The shock waves of the collapse of the bubbles create ultra-high temperatures and pressures in the bubble's gas, and then a burst of energy, a brilliant but extremely brief flash of light called "sonoluminesence." Temperatures inside the bubbles can be as high as 5,000 to 7,000 degrees Kelvin, about as hot as the surface of the sun. That's hot, but not enough for nuclear fusion to take place.
So Taleyarkhan and colleagues turned up the heat. They created conditions under which very small bubbles are allowed to grow rapidly before they collapse. The super-hot bubbles are trapped in a special type of acetone (nail polish remover with its hydrogen atoms replaced by deuterium, an isotope of hydrogen). If deuterated hydrogen undergoes fusion then it leaves telltale signs: tritium (another hydrogen isotope) and neutrons in a special energy state.
The experiment appears to have worked. The scientists say temperatures inside the bubbles reached up to 10 million Kelvin, and that in samples with extensive bubble implosion, they found tritium. The researchers also detected the emission of neutrons with the energy levels characteristic of fusion.
Even if fusion is confirmed in further tests, there is a long way to go before these tiny bubbles could be considered as an energy source, said Richard Lahey, coauthor of the Science paper. First, the bubble reaction would need to produce more energy than is needed to drive the reaction, and second, the reaction must perpetuate itself.
"If the results are confirmed, this new, compact apparatus will be a unique tool for studying nuclear fusion reactions in the laboratory," wrote Fred Becchetti of the University of Michigan in a commentary in Science. "But scientists will -- and should -- remain skeptical until the experiments are reproduced by others. Many, including the author, could not reproduce past claims made for table-top fusion devices," Becchetti added.

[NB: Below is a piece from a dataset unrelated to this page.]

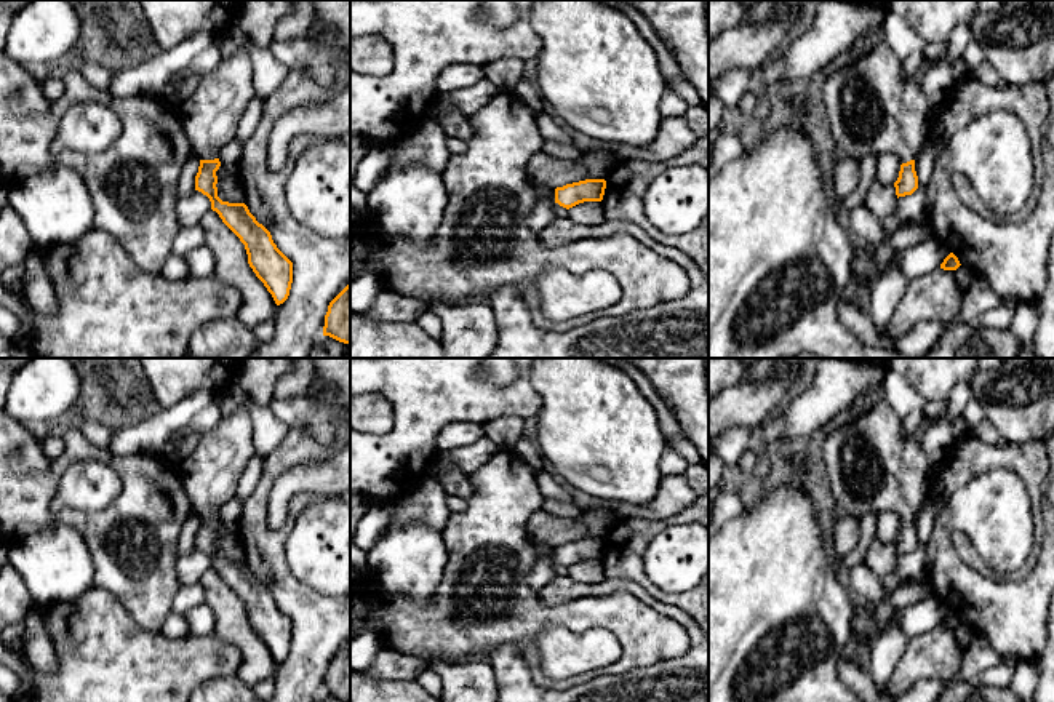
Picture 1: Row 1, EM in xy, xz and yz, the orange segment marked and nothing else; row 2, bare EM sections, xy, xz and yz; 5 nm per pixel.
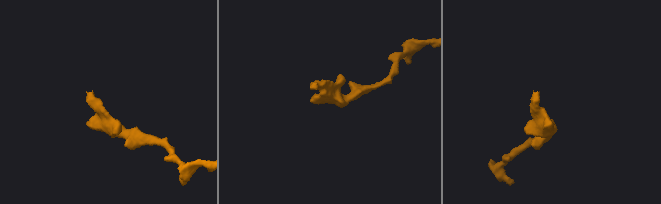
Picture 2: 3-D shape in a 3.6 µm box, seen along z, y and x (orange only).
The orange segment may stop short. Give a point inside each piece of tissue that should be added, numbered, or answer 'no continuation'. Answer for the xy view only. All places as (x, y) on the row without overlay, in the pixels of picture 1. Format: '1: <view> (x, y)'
1: xy (211, 474)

The claim has already been challenged by researchers from the physics department of Oak Ridge, who said they could not detect the all-important neutrons when they repeated the experiment. Taleyarkhan said that their instruments had been improperly calibrated, but agreed that more work needed to be done.
One hundred years ago we were only just starting to understand that the atoms of our bodies were made in distant, long-dead stars. D.H. Lawrence wrote, "I am part of the sun as my eye is part of me." Before then, nuclei and subatomic particles, the source of the sun's energy, were unknown. Now we are re-creating the conditions of the center of the sun on tabletops in laboratories.
Nuclear fusion may still be a long way off, but it's suddenly looking like an attainable dream.